FEMA is the short name or acronym for the Federal Emergency Management Agency, which has been incorporated into the Department of Homeland Security. The agency's motto is "A Nation Prepared," and its goal is to ensure that the United States is able to prevent, prepare for, respond to, and recover from disasters, natural and manmade alike.
This agency is not new, although it has had more press in recent years, especially after the 11 September 2001 terrorist attacks on New York City and the Pentagon. FEMA and other emergency management organizations have been in place for many years, but at one point, there were so many different agencies that the National Governor's Association got together to ask then President Jimmy Carter to help streamline things.
President Carter issued an executive order in 1979 to create the new Federal Emergency Management Agency. It was created to take over the responsibilities of several other emergency management organizations, including Civil Defense, the Federal Disaster Assistance Administration, the Federal Insurance Administration, the Federal Preparedness Agency and the National Weather Service Community Preparedness Program, to name a few.
In 2003, FEMA, along with 22 other government agencies, was absorbed by the Department of Homeland Security (DHS). FEMA is one of the four main components of DHS, with over 2,000 full time employees and 5,000 reserves. Billions of dollars have been funneled into its programs since its inception just over 25 years ago. The streamlining of emergency agencies was intended to create a more seamless system of preparedness, response and recovery.

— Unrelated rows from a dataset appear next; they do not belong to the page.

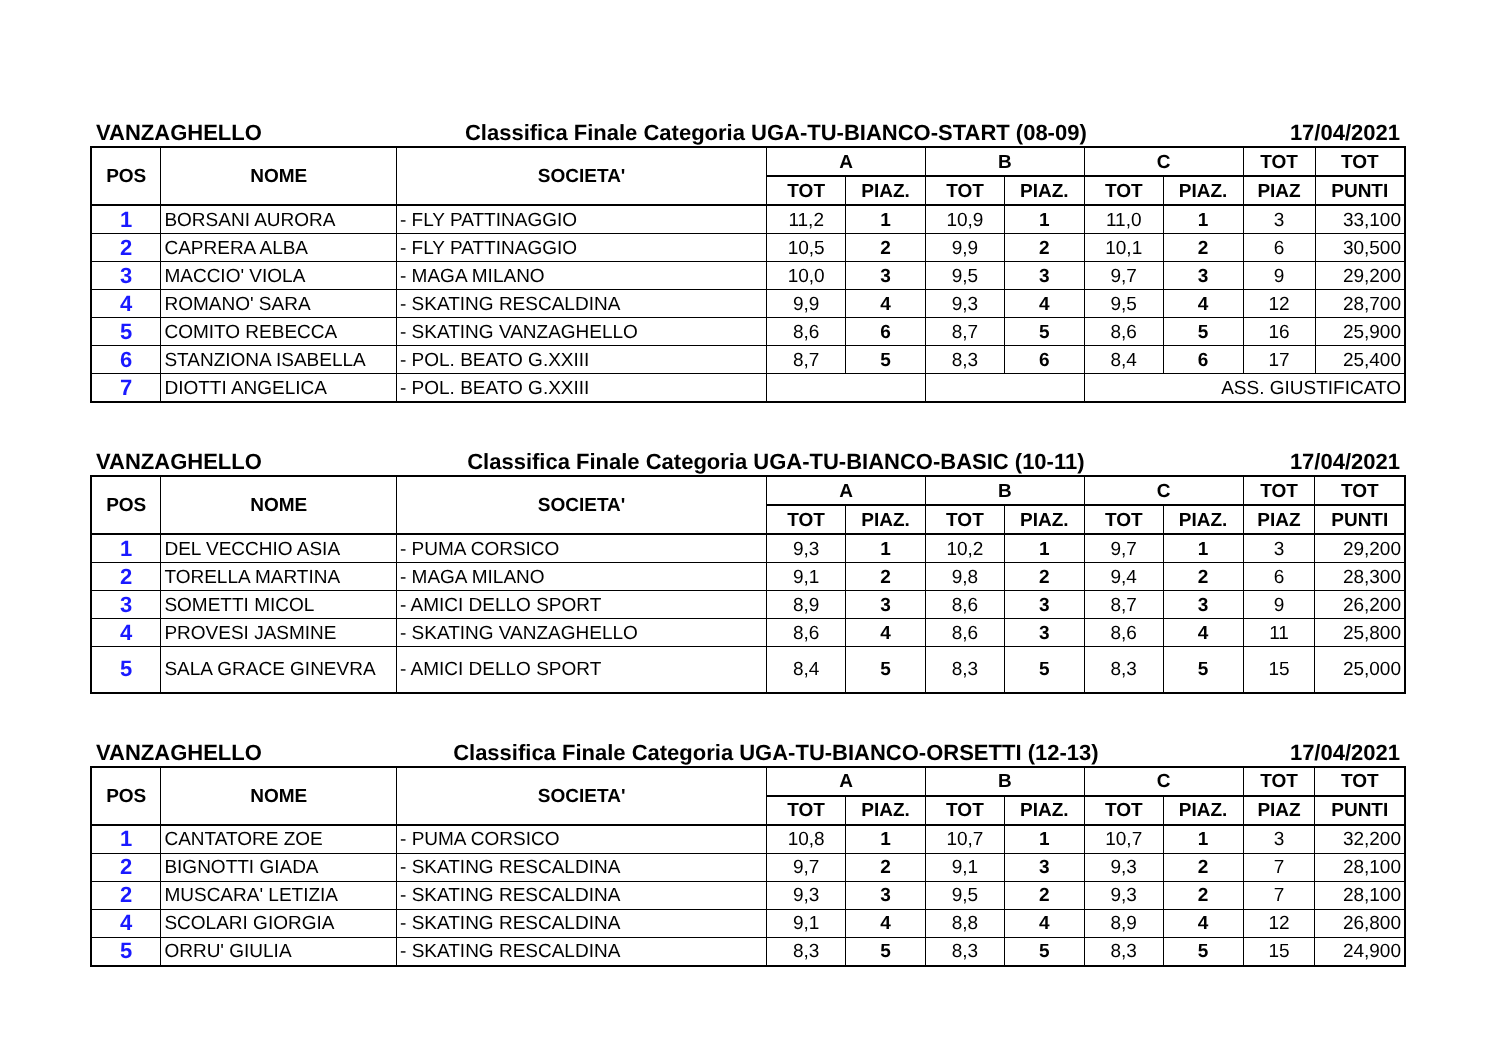VANZAGHELLO Classifica Finale Categoria UGA-TU-BIANCO-START (08-09) 17/04/2021
| POS | NOME | SOCIETA' | A | | B | | C | | TOT | TOT |
| --- | --- | --- | --- | --- | --- | --- | --- | --- | --- | --- |
| | | | TOT | PIAZ. | TOT | PIAZ. | TOT | PIAZ. | PIAZ | PUNTI |
| 1 | BORSANI AURORA | - FLY PATTINAGGIO | 11,2 | 1 | 10,9 | 1 | 11,0 | 1 | 3 | 33,100 |
| 2 | CAPRERA ALBA | - FLY PATTINAGGIO | 10,5 | 2 | 9,9 | 2 | 10,1 | 2 | 6 | 30,500 |
| 3 | MACCIO' VIOLA | - MAGA MILANO | 10,0 | 3 | 9,5 | 3 | 9,7 | 3 | 9 | 29,200 |
| 4 | ROMANO' SARA | - SKATING RESCALDINA | 9,9 | 4 | 9,3 | 4 | 9,5 | 4 | 12 | 28,700 |
| 5 | COMITO REBECCA | - SKATING VANZAGHELLO | 8,6 | 6 | 8,7 | 5 | 8,6 | 5 | 16 | 25,900 |
| 6 | STANZIONA ISABELLA | - POL. BEATO G.XXIII | 8,7 | 5 | 8,3 | 6 | 8,4 | 6 | 17 | 25,400 |
| 7 | DIOTTI ANGELICA | - POL. BEATO G.XXIII | | | | | ASS. GIUSTIFICATO | | | |
VANZAGHELLO Classifica Finale Categoria UGA-TU-BIANCO-BASIC (10-11) 17/04/2021
| POS | NOME | SOCIETA' | A | | B | | C | | TOT | TOT |
| --- | --- | --- | --- | --- | --- | --- | --- | --- | --- | --- |
| | | | TOT | PIAZ. | TOT | PIAZ. | TOT | PIAZ. | PIAZ | PUNTI |
| 1 | DEL VECCHIO ASIA | - PUMA CORSICO | 9,3 | 1 | 10,2 | 1 | 9,7 | 1 | 3 | 29,200 |
| 2 | TORELLA MARTINA | - MAGA MILANO | 9,1 | 2 | 9,8 | 2 | 9,4 | 2 | 6 | 28,300 |
| 3 | SOMETTI MICOL | - AMICI DELLO SPORT | 8,9 | 3 | 8,6 | 3 | 8,7 | 3 | 9 | 26,200 |
| 4 | PROVESI JASMINE | - SKATING VANZAGHELLO | 8,6 | 4 | 8,6 | 3 | 8,6 | 4 | 11 | 25,800 |
| 5 | SALA GRACE GINEVRA | - AMICI DELLO SPORT | 8,4 | 5 | 8,3 | 5 | 8,3 | 5 | 15 | 25,000 |
VANZAGHELLO Classifica Finale Categoria UGA-TU-BIANCO-ORSETTI (12-13) 17/04/2021
| POS | NOME | SOCIETA' | A | | B | | C | | TOT | TOT |
| --- | --- | --- | --- | --- | --- | --- | --- | --- | --- | --- |
| | | | TOT | PIAZ. | TOT | PIAZ. | TOT | PIAZ. | PIAZ | PUNTI |
| 1 | CANTATORE ZOE | - PUMA CORSICO | 10,8 | 1 | 10,7 | 1 | 10,7 | 1 | 3 | 32,200 |
| 2 | BIGNOTTI GIADA | - SKATING RESCALDINA | 9,7 | 2 | 9,1 | 3 | 9,3 | 2 | 7 | 28,100 |
| 2 | MUSCARA' LETIZIA | - SKATING RESCALDINA | 9,3 | 3 | 9,5 | 2 | 9,3 | 2 | 7 | 28,100 |
| 4 | SCOLARI GIORGIA | - SKATING RESCALDINA | 9,1 | 4 | 8,8 | 4 | 8,9 | 4 | 12 | 26,800 |
| 5 | ORRU' GIULIA | - SKATING RESCALDINA | 8,3 | 5 | 8,3 | 5 | 8,3 | 5 | 15 | 24,900 |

This new and improved "seamless" approach has been tested over time by disasters such as earthquakes, hurricanes, contamination, nuclear meltdown and terrorist attacks. The agency has had its share of problems, and its director seems to change any time a disaster response doesn't live up to the public's expectations.
The public needs to remember that "disasters" are so named for a reason, and that no agency on the planet can completely prevent disasters or respond perfectly to a given situation, no matter how streamlined, organized, or well-funded. While FEMA works to protect the public, people also have a responsibility to protect themselves and their families.
A commonly used estimate is that a federal response can take anywhere from 48 to 120 hours, depending on the disaster. People should have survival supplies at the ready, including non-perishable food items, bottled water, first aid supplies, a flashlight, a radio, batteries, tools, and some form of communication or personal alarm. Supplies need to be in amounts sufficient to last at least 3 to 4 days while waiting for rescue assistance in case of a disaster.
A huge and bureaucratic government cannot guarantee the personal safety of every individual, nor can even the most adept agency. People must take a certain amount of personal responsibility for their own protection and well being.